Eine wichtige Ausnahme stellen die sogenannten „on hold“-Claims dar. Hierbei handelt es sich um gesundheitsbezogene Angaben, die vor dem 19. Januar 2008 rechtzeitig zur Prüfung eingereicht, aber bis heute nicht abschließend bewertet wurden. Bislang war umstritten, ob diese Claims trotz fehlender Entscheidung verwendet werden dürfen.

Der EuGH bestätigte nun: Ein „on hold“-Claim kann in Verbindung mit einer unspezifischen gesundheitsbezogenen Aussage weiterhin verwendet werden – aber nur dann, wenn:

  • der Antrag vor dem Stichtag (19.01.2008) eingereicht wurde,

  • keine negative Bewertung durch die EFSA vorliegt,

  • die Aussage wissenschaftlich belegbar ist und

  • alle weiteren Vorgaben der HCVO eingehalten werden.

Im vorliegenden Fall war dies nicht erfüllt: Für Melonensaft-Extrakt lag gar kein Antrag vor, für Safran wurde er zu spät gestellt. Entsprechend war auch eine Bezugnahme auf „on hold“-Claims nicht zulässig.

Klare Vorgaben statt Grauzone

Die Entscheidung des EuGH schafft nach Jahren rechtlicher Unsicherheit endlich Klarheit. Zwar war die Verwendung von gesundheitsbezogenen Aussagen zu Botanicals formal nie erlaubt, doch in der Praxis bewegten sich viele Hersteller in einer Grauzone, da die EU-Kommission die wissenschaftliche Bewertung durch die EFSA seit 2010 faktisch eingestellt hatte.

Der EuGH sieht darin jedoch keine unzumutbare Beschränkung der unternehmerischen Freiheit. Hersteller könnten ihre Produkte weiterhin vertreiben – lediglich die Verwendung unzulässiger Gesundheitsversprechen sei untersagt. Die unternehmerische Freiheit müsse hinter dem Schutz der Verbraucher und der öffentlichen Gesundheit zurückstehen.

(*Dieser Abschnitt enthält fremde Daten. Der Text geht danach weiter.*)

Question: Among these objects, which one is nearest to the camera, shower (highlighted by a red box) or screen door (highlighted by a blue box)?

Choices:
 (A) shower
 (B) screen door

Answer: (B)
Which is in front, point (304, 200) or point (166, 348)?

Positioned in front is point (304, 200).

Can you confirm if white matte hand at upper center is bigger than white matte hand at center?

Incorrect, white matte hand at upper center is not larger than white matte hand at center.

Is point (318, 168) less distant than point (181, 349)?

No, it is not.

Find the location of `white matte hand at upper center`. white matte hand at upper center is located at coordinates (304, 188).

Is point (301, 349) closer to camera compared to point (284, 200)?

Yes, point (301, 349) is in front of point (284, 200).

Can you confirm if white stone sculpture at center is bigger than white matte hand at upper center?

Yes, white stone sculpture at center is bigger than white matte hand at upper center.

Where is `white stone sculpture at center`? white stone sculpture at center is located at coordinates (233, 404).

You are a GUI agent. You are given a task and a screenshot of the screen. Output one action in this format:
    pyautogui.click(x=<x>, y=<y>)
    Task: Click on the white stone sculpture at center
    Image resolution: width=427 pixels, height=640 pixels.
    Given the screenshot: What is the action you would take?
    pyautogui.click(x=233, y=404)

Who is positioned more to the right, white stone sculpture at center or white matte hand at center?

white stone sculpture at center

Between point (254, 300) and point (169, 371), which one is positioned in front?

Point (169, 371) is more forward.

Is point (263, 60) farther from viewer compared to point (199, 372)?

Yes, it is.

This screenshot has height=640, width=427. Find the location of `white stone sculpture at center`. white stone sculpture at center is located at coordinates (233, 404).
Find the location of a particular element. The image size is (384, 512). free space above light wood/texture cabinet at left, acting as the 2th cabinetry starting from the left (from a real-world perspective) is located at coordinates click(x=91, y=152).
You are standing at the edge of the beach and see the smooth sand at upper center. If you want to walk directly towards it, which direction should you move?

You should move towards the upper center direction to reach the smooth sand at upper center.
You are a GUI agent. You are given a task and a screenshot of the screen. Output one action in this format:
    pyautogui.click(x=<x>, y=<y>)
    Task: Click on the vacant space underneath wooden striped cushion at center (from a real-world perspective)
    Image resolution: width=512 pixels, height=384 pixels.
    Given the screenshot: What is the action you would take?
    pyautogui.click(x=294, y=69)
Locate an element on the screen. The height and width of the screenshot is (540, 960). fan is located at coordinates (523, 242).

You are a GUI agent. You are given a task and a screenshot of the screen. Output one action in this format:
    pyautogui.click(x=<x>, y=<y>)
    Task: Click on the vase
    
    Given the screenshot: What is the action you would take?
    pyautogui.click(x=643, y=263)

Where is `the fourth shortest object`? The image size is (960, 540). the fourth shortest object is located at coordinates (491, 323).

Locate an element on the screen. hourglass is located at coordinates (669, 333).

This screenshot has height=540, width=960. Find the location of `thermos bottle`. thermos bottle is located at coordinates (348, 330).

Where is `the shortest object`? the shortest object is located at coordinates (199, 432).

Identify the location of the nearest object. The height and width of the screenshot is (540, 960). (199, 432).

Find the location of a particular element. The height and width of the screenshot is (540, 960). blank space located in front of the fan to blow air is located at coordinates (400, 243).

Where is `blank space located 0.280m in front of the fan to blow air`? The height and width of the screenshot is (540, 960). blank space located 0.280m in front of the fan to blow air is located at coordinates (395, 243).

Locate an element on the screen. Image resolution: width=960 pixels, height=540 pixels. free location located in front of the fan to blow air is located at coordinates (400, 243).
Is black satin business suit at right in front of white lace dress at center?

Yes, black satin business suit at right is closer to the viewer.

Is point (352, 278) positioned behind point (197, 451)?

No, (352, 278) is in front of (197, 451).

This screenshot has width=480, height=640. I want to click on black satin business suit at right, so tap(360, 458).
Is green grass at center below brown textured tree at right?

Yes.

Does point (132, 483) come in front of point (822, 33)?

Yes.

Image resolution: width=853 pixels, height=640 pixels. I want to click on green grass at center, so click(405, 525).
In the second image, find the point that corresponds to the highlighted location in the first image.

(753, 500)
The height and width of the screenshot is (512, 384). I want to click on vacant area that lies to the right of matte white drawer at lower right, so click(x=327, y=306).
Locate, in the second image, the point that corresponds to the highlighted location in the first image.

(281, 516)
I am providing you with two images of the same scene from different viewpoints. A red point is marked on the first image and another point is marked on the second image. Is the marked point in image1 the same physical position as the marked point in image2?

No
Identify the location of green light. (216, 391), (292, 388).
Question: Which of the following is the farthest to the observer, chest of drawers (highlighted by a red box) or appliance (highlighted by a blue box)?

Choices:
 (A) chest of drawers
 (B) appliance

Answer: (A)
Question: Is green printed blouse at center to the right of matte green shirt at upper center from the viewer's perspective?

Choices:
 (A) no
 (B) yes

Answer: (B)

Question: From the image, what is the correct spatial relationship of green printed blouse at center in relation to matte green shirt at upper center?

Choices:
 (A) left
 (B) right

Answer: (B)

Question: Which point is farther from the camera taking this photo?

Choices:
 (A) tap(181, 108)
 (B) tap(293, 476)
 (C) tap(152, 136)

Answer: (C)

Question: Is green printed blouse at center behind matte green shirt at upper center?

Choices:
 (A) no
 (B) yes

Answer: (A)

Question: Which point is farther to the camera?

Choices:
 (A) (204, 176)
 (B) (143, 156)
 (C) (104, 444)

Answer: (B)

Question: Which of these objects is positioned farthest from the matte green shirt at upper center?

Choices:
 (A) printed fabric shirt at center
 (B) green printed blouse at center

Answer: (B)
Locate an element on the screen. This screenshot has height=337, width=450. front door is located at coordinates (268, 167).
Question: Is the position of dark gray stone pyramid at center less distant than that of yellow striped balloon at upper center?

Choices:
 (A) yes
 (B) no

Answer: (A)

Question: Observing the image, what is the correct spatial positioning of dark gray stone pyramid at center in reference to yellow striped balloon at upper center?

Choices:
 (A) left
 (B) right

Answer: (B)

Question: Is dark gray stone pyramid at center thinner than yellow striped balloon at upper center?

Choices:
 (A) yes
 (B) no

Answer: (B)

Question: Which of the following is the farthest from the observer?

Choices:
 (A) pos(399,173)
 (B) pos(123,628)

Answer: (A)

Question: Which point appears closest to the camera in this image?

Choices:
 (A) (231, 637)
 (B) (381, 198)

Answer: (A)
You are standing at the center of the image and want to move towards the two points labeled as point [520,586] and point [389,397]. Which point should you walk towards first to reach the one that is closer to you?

Fazit: Werbeaussagen zu Botanicals – nur noch mit rechtlicher Absicherung

Der EuGH hat mit seinen Urteilen vom 2024 und 2025 unmissverständlich klargestellt, dass die Zeit der gesundheitsbezogenen Werbefreiheit für pflanzliche Nahrungsergänzungsmittel vorbei ist. Nur wer sorgfältig geprüft, frühzeitig angemeldet und wissenschaftlich belegbar ist, darf künftig noch auf die (vermeintlich) gesundheitsfördernde Wirkung seiner Botanicals hinweisen. Die Anforderungen steigen – zum Schutz der Verbraucher und zur Sicherung der Rechtsklarheit im europäischen Lebensmittelrecht.